### What is expected:
Count the lines in the records below that contain the word "inscripción". Reply with the number only.

### Material provided:
☆ ☆ ☆ ☆ ☆ ☆ ☆
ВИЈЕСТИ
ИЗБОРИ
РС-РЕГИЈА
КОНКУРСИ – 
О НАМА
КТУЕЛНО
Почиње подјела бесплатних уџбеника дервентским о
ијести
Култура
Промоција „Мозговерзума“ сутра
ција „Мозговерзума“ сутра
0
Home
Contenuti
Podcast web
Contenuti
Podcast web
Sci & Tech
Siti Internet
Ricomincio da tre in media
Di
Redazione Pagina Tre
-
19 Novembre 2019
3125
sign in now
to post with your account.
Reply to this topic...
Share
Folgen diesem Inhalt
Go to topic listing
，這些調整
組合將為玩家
☆ ☆ ☆ ☆ ☆ ☆ ☆
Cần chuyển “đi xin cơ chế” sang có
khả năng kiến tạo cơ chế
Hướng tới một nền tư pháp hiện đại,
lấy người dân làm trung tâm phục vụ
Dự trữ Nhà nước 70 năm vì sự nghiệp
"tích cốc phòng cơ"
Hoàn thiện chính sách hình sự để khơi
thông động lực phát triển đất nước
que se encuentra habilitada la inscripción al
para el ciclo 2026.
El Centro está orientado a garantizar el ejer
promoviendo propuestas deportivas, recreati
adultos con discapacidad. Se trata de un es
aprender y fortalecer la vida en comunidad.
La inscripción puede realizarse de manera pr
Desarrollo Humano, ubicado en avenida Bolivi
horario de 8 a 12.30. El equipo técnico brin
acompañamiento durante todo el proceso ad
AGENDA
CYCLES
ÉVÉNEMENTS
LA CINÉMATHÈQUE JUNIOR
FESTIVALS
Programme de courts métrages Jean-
☆ ☆ ☆ ☆ ☆ ☆ ☆
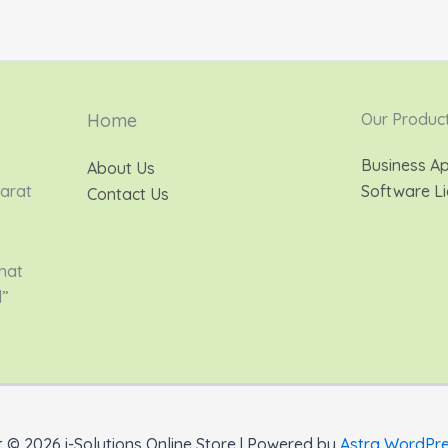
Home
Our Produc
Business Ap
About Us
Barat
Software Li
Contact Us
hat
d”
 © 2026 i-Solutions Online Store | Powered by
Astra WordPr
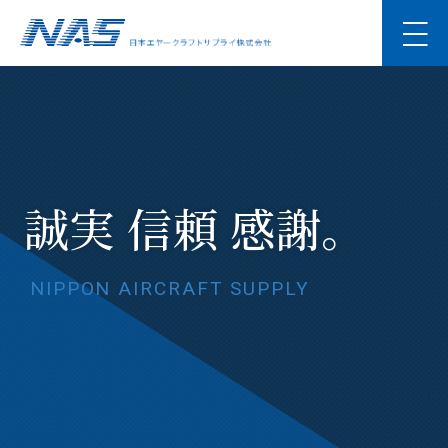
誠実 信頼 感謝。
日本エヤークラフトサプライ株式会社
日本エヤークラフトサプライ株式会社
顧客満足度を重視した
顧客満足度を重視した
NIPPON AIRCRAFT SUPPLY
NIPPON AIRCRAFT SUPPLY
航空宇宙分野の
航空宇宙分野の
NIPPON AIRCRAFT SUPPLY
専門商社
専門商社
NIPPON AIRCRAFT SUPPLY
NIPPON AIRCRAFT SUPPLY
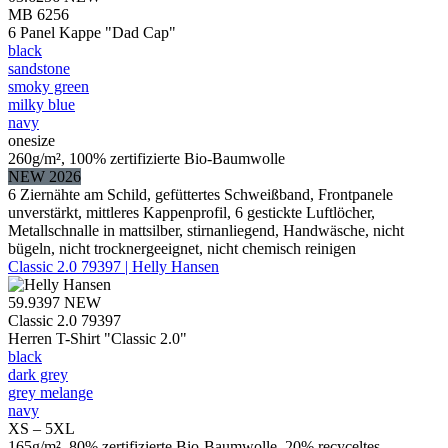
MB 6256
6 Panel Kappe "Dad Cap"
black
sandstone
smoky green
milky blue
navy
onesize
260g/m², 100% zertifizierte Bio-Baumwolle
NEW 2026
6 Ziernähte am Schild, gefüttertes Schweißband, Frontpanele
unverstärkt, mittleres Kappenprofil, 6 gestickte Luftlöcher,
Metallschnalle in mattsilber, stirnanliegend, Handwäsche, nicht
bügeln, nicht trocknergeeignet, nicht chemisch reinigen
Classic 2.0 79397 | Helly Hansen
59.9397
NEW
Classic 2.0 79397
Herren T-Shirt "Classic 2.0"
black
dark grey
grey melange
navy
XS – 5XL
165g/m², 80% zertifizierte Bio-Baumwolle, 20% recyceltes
☆ ☆ ☆ ☆ ☆ ☆ ☆
### Response:
2